Dax Durax
Dax Durax

Reputation: 1657

Mockito mocking restTemplate.postForEntity

I am trying to mock restTemplate.postForEntity method,

The actual method call is:

URI myUri = new URI(myString);
HttpEntity<String> myEntity ...


String myResponse = restTemplate.postForEntity(myUri, myEntity, String.class);

What I have in my test class is:

Mockito.when(restTemplate.postForEntity(any(URI.class), any(HttpEntity.class), eq(String.class))).thenReturn(response);

This does not work; I have tried several other permutations with no success either.

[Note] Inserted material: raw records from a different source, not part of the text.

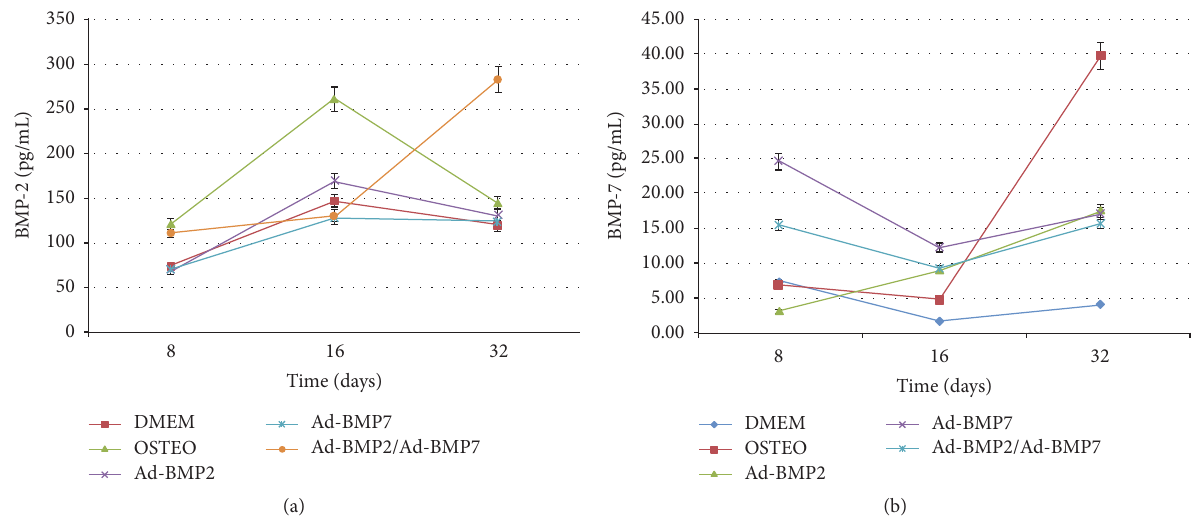
Figure 3: ELISA. (a) Analysis of the protein BMP2 and (b) BMP7 by ELISA of MSCs transduced with the vectors AdBMP2, AdBMP7, the combination AdBMP2/AdBMP7, and the positive (OSTEO) and negative (DMEM) controls on days 8, 16, and 32 after induction.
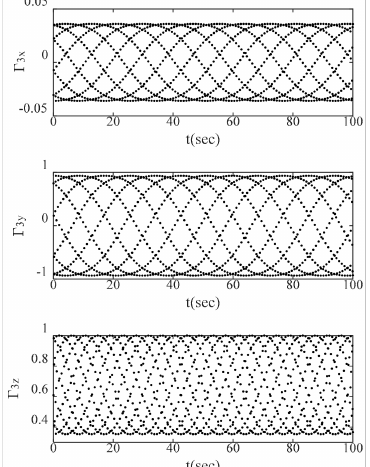
Figure 23. The results of the attitude of the x axis under the complete Lie group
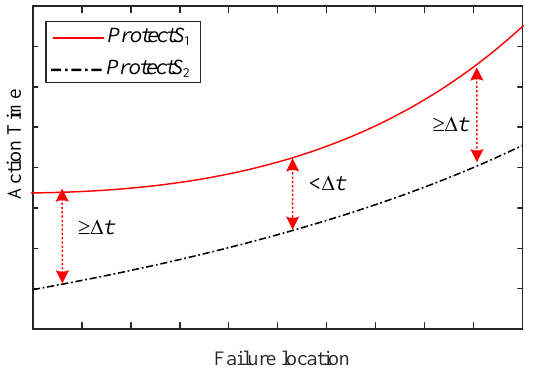
Figure 8. Schematic diagram of protection mismatch.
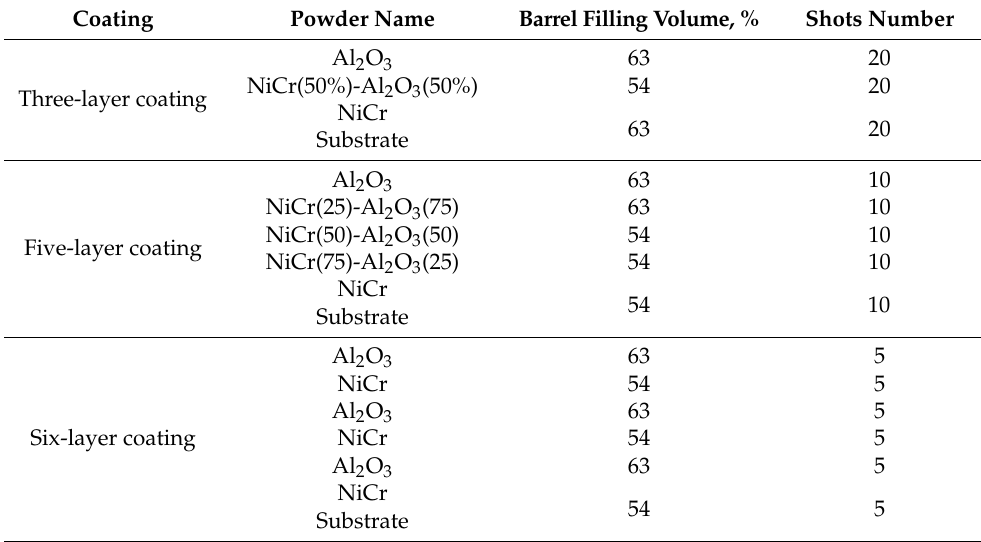
Table 1. The technological parameters for obtaining multilayer gradient coatings based on NiCr/NiCr-Al 2 O 3 /Al 2 O 3 . Coating Powder Name Barrel Filling Volume, % Shots Number Al 2 O Three-layer coating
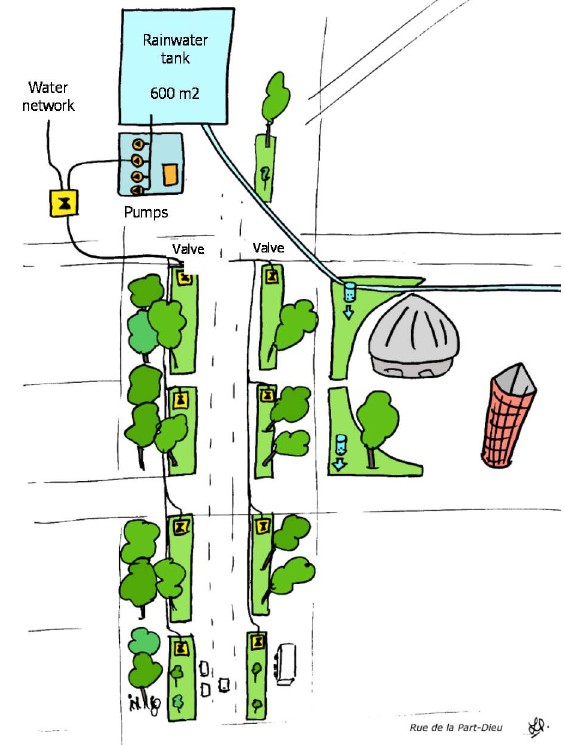
Figure 11. Garibaldi Street, overview of planted strips and irrigation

Any suggestions appreciated, thanks.

By this does not work I mean that the actual method is called and not the mocked method (so the desired result is not returned etc.)

Upvotes: 4

Views: 35167

Answers (6)

Justinas Jakavonis
Justinas Jakavonis

Reputation: 8818

You could test with MockRestServiceServer. Then it would return mock response, no matter what RestTemplate method or its overloading you use for POST call - postForEntity, postForObject or exchange.

For example:

@SpringBootTest
public class YourServiceTest {

    @Autowired
    private YourService yourService;

    @Autowired
    private RestTemplate restTemplate;

    private MockRestServiceServer mockServer;


    @BeforeEach
    public void setUp() {
        mockServer = MockRestServiceServer.createServer(restTemplate);
    }
    
    @Test                                                                                          
    public void methodWithPostCallTest() {   
        
        mockServer.expect(ExpectedCount.once(), 
          requestTo(new URI("post-method-url")))
          .andExpect(method(HttpMethod.POST))
          .andRespond(withStatus(HttpStatus.OK)
          .contentType(MediaType.APPLICATION_JSON)
          .body("mock-response-body")
        );                                   
                       
        String response = yourService.methodWhichExecutesPost();

        mockServer.verify();

        assertEquals("mock-response-body", response);                                                        
    }
}

More details: Testing Client Applications

Upvotes: 0

anayagam
anayagam

Reputation: 121

This is what worked for me Firstly a resttemplate needs to be mocked in the test class

@Mock 
private RestTemplate mockRestTemplate;

Since ResponseEntity returns an Object create another method that returns the expected response wrapped in ResponseEntity

private ResponseEntity<Object> generateResponseEntityObject(String response, HttpStatus httpStatus){
    return new ResponseEntity<>(response, httpStatus);
}

In your test case, you can now mock the expected response as follows

String string = "result";
when(mockRestTemplate.postForEntity(anyString(), any(), any()))
        .thenReturn(generateResponseEntityObject(string, HttpStatus.OK));

Upvotes: 5

Abhishek Singh
Abhishek Singh

Reputation: 149

The following code works for me - when(mockRestTemplate.postForEntity(anyString(), any(), eq(String.class))).thenReturn(response);

Upvotes: 14

Pomagranite
Pomagranite

Reputation: 696

resttemplate returns ResponseEntity

Postforentity so something like ResponseEntitymyResponse= restTemplate.postForEntity(myUri, myEntity, StringToReturn.class); where StringToReturn is whatever type to return (just String in your case)

Upvotes: -1

Larry
Larry

Reputation: 348

I'd guess that the postForEntity method is final - you could use RestOperations instead of RestTemplate to work around that.

Upvotes: 0

Paulo Schreiner
Paulo Schreiner

Reputation: 1046

You have to make sure that you initialize the restTemplate as a mock in your tests

 RestTemplate restTemplate = mock(RestTemplate.class);

AND that this (mocked) rest template is the one being used in your actual method call. You could have a setRestTemplate() method on your object, and you could use that to set the restTemplate:

 myTestObject.setRestTemplate(restTemplate);

Mocks will never just call the original method, so if that's happening you can be pretty sure your actual method is not using a mock. (Real) mocks will either return what you told them to, or null.